Violência Contra o Idoso: Notificação Compulsória e Estatuto

INTO - Instituto Nacional de Traumatologia e Ortopedia Jamil Haddad (RJ) — Prova 2015

Enunciado

Um paciente de 80 anos deu entrada em um serviço de emergência de um hospital privado acompanhado por sua neta. Durante o atendimento foi observado que ela tratava-o de forma ríspida e agressiva, xingando-o e ameaçando abandoná-lo na rua pois “ele era muito teimoso e chato”. O paciente mostrava-se visivelmente ansioso com a situação e chorava frequentemente quando verbalmente agredido. Não foi observada agressão física ou sinais de que esta tivesse ocorrido ou colaborado para a doença apresentada pelo paciente. Qual conduta deve ser adotada levando-se em conta o Estatuto do Idoso. 

Alternativas

  1. A) O paciente deve ser encaminhado para um serviço público de saúde pois esse é mais preparado para lidar com tal tipo de situação
  2. B) O paciente deve ser orientado a procurar ajuda policial caso seja agredido fisicamente ou seja abandonado na rua pela neta
  3. C) Outro familiar deve ser convocado para que assuma a responsabilidade pelo cuidado do idoso em comum acordo com a equipe de saúde 
  4. D) Os órgãos competentes devem ser compulsoriamente notificados pois é um caso claro de violência contra o idoso pelo sofrimento psicológico 
  5. E) A equipe de saúde pode decidir se irá ou não comunicar aos órgãos competentes conforme sua avaliação do caso já que não há indícios de agressão física

Pérola Clínica

Suspeita de violência psicológica contra idoso → Notificação compulsória aos órgãos competentes.

Resumo-Chave

O Estatuto do Idoso (Lei nº 10.741/2003) estabelece a notificação compulsória de qualquer forma de violência, incluindo a psicológica, contra a pessoa idosa.
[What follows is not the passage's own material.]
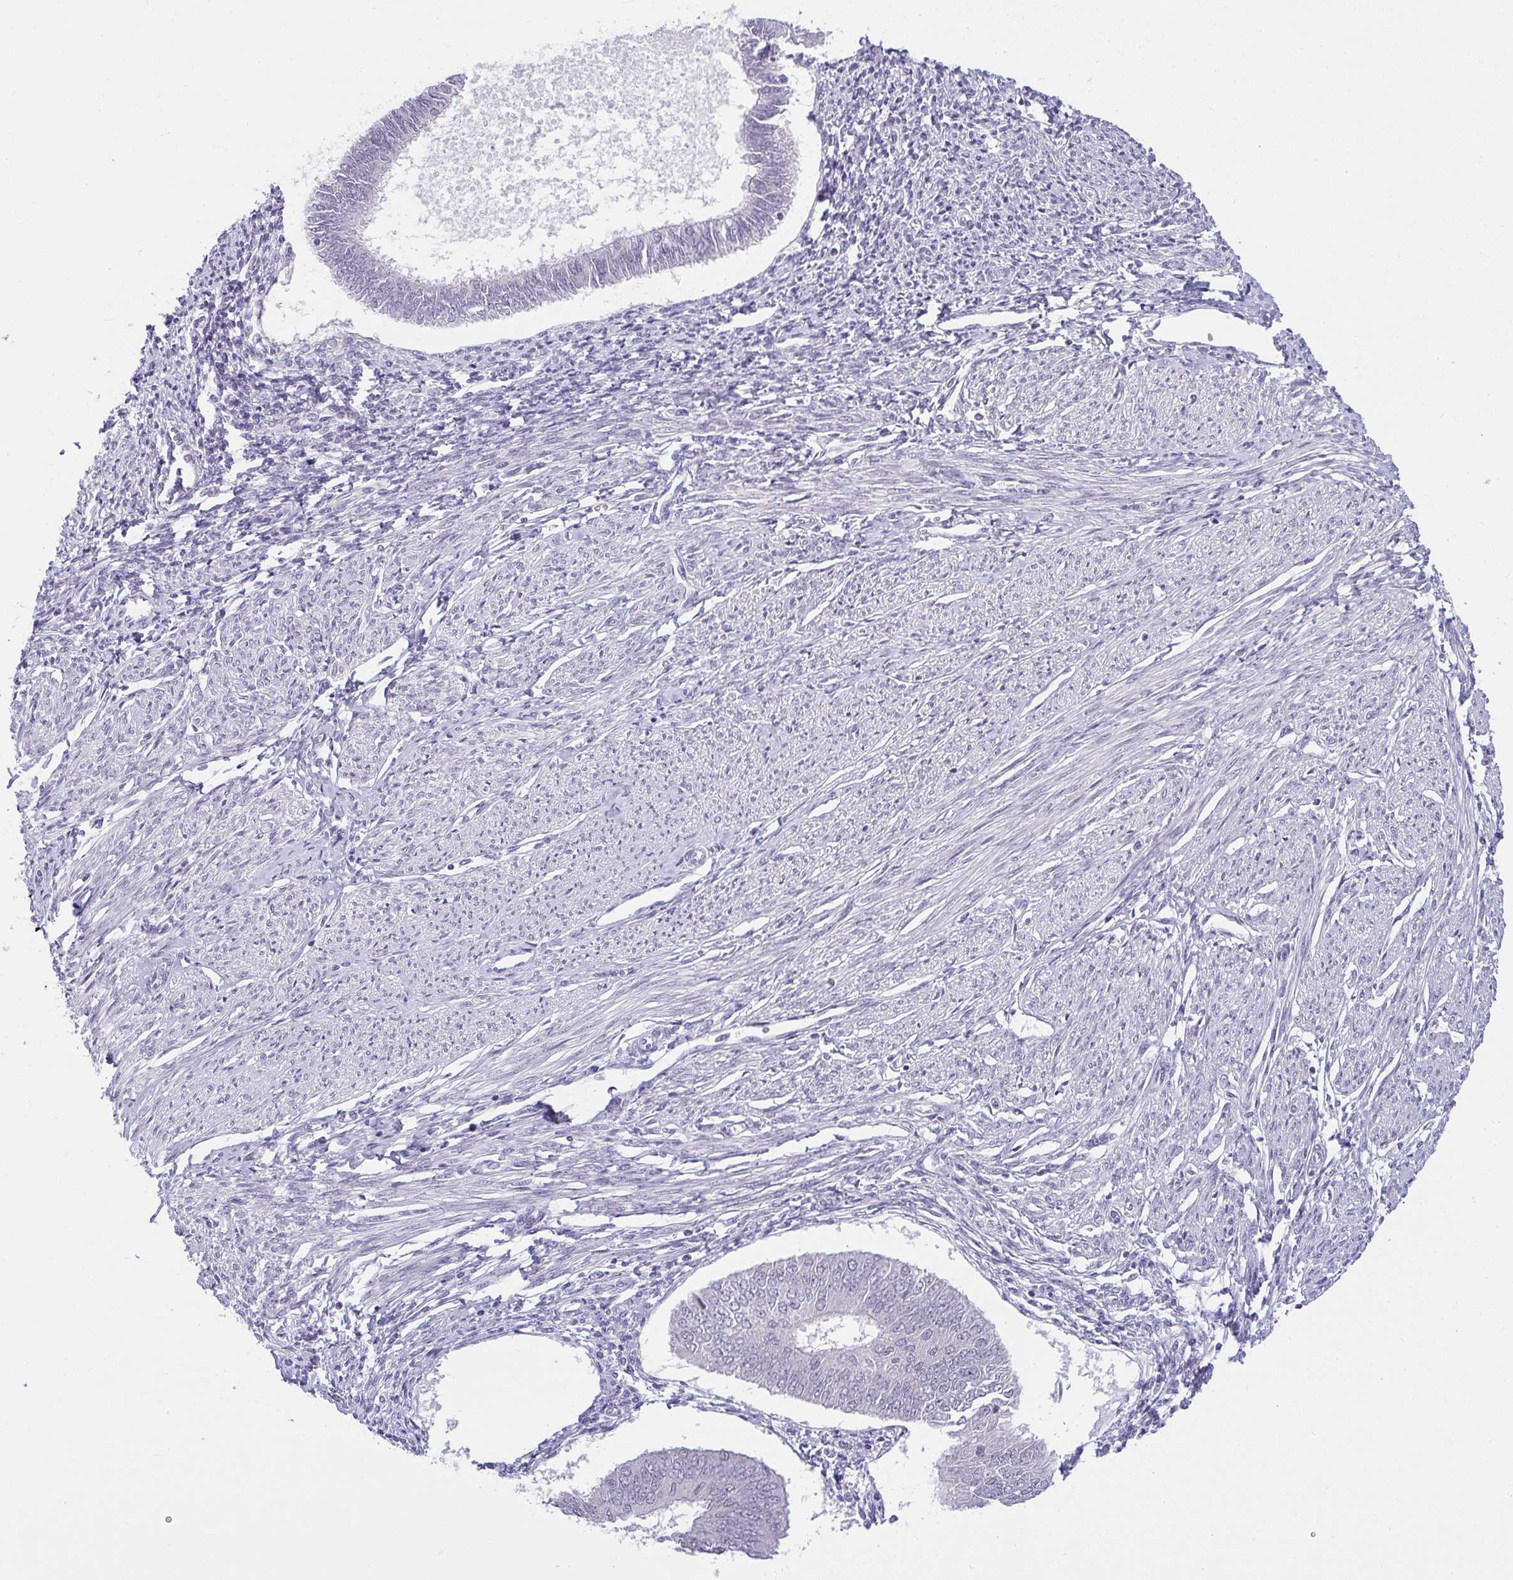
{"staining": {"intensity": "negative", "quantity": "none", "location": "none"}, "tissue": "endometrial cancer", "cell_type": "Tumor cells", "image_type": "cancer", "snomed": [{"axis": "morphology", "description": "Adenocarcinoma, NOS"}, {"axis": "topography", "description": "Endometrium"}], "caption": "Endometrial adenocarcinoma was stained to show a protein in brown. There is no significant staining in tumor cells.", "gene": "CACNA1S", "patient": {"sex": "female", "age": 58}}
A equipe de saúde tem o dever legal e ético de notificar os órgãos competentes (Conselho Tutelar, Ministério Público, Delegacia do Idoso) mesmo diante da suspeita, sem a necessidade de confirmação de agressão física ou autorização do idoso.

Contexto Educacional

O Estatuto do Idoso (Lei nº 10.741/2003) é uma legislação fundamental que visa proteger os direitos das pessoas com idade igual ou superior a 60 anos. A violência contra o idoso é um problema social e de saúde pública grave, que se manifesta de diversas formas, incluindo a violência psicológica, negligência e abandono, como ilustrado na questão. A compreensão e aplicação do Estatuto são essenciais para todos os profissionais de saúde. A violência psicológica, caracterizada por agressões verbais, ameaças, humilhações e isolamento, causa profundo sofrimento e impacta negativamente a saúde mental e física do idoso. O Estatuto do Idoso estabelece claramente que a suspeita ou confirmação de qualquer forma de violência contra o idoso deve ser objeto de notificação compulsória pelos serviços de saúde. Isso significa que o profissional não pode omitir-se diante de indícios, mesmo que não haja agressão física aparente. O dever de notificar é uma responsabilidade ética e legal que visa acionar a rede de proteção ao idoso, envolvendo órgãos como o Ministério Público, Conselhos do Idoso e Delegacias especializadas. Essa medida é crucial para garantir a intervenção necessária e a proteção dos direitos do idoso, que muitas vezes se encontra em situação de vulnerabilidade e dependência. A notificação não é uma opção, mas uma obrigação, e sua omissão pode acarretar responsabilidades legais para o profissional de saúde.

Perguntas Frequentes

Quais são os tipos de violência contra o idoso previstos no Estatuto do Idoso?

O Estatuto do Idoso abrange diversas formas de violência, incluindo física, psicológica, sexual, financeira/patrimonial, negligência e abandono. A violência psicológica, como a agressão verbal e ameaças, é tão grave quanto a física e exige a mesma atenção e notificação.

Quem são os órgãos competentes para receber a notificação de violência contra o idoso?

Os órgãos competentes para receber a notificação incluem o Conselho Tutelar (se houver criança/adolescente envolvido ou para orientação), o Ministério Público, a Delegacia Especializada de Atendimento ao Idoso (se houver), ou a Polícia Civil. Em alguns municípios, existem serviços sociais específicos para idosos.

A notificação de violência contra o idoso depende da vontade ou autorização do idoso?

Não, a notificação de suspeita ou confirmação de violência contra o idoso é compulsória e independe da vontade ou autorização do idoso. Isso se deve à vulnerabilidade da pessoa idosa e à necessidade de proteção legal, garantindo que os direitos sejam assegurados mesmo que a vítima não consiga ou não queira denunciar.